Ahpra starts global search for CEO as Fletcher steps down


Friday, 16 August, 2024

Ahpra starts global search for CEO as Fletcher steps down

Fifteen years after overseeing the creation of a national health practitioner regulator, Australian Health Practitioner Regulation Agency (Ahpra) CEO Martin Fletcher is set to step down at the end of the year.

“The time is right for me to take on new challenges, and for a new Ahpra CEO to approach emerging frontiers including AI in health care, global workforce shortages and rapidly evolving ways of delivering health services,” Fletcher said.

With Fletcher’s term ending in December 2024, Ahpra has begun a global search to recruit a new CEO.

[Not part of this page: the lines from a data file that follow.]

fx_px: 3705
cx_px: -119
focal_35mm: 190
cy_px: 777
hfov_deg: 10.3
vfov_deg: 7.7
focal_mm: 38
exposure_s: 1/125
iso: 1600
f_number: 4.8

Ahpra Chair Gill Callister PSM said, “On behalf of the Australian community, nearly one million registered health practitioners, 15 health professions, governments and our many stakeholders, I thank Mr Fletcher for his remarkable contribution.

“The new CEO will lead Ahpra into a new era, able to harness the many strengths of the National Scheme while meeting the challenges of the complexity review and harnessing the value of our business transformation, which will reform how we deliver regulatory services.”

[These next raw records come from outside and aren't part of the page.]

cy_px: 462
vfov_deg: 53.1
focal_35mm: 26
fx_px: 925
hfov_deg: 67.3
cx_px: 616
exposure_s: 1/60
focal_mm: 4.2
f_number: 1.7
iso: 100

Fletcher was appointed to establish and lead Ahpra after Australian governments committed to creating a National Registration and Accreditation Scheme in 2008.

Starting from scratch in 2010 and against a punishing six-month deadline, Fletcher guided legislation through parliaments to create Ahpra, built a new organisation, appointed staff and set up offices across Australia with teams able to support National Boards as they started the vital job of regulating the nation’s registered health workforce.

Ahpra now works with 15 National Boards to oversee the registration and regulation of more than 900,000 practitioners across 16 professions. Through a process of ‘continuous improvements’, Fletcher said the National Scheme had evolved to better respond to extremely sensitive aspects and impacts of regulation and public protection.

“Looking back on 15 years, I would say that regulation has rightly become more outward looking, more transparent along with a stronger consumer voice. While we still strive to manage every concern about individual practitioners fairly and proportionately, we also look up to address some of the wider trends that drive practitioner behaviour,” Fletcher said.

“I’m proud of what we’ve achieved, that we’ve never rested on our laurels and always looked at how we can keep learning and do the important work of regulation better.

“It’s not just about administering a law. It’s about making sure all the moving parts in the National Scheme are guided every day by our core role of protecting the public, while ensuring fairness and respect for practitioners.”

Fletcher said acknowledging the systemic racism that exists within health care for Aboriginal and Torres Strait Islander people had been one of the National Scheme’s most important actions to date. Leading change to ensure cultural safety across health care remains one of the most crucial challenges in the future.

With a Notifier Support Service to better recognise the needs of victim survivors, a Health Strategy Unit to lead work to eliminate racism from health care, and world-leading work to better respond to practitioner distress during notifications process, Fletcher said Ahpra was well placed to ensure that regulation meets the needs of the communities we serve.

Establishing research programs that harness the value of national data, ensuring that accreditation delivers the health workforce we need now and into the future, and creating a rapid response unit to respond to emerging issues are foundations that will shape Ahpra’s next phase.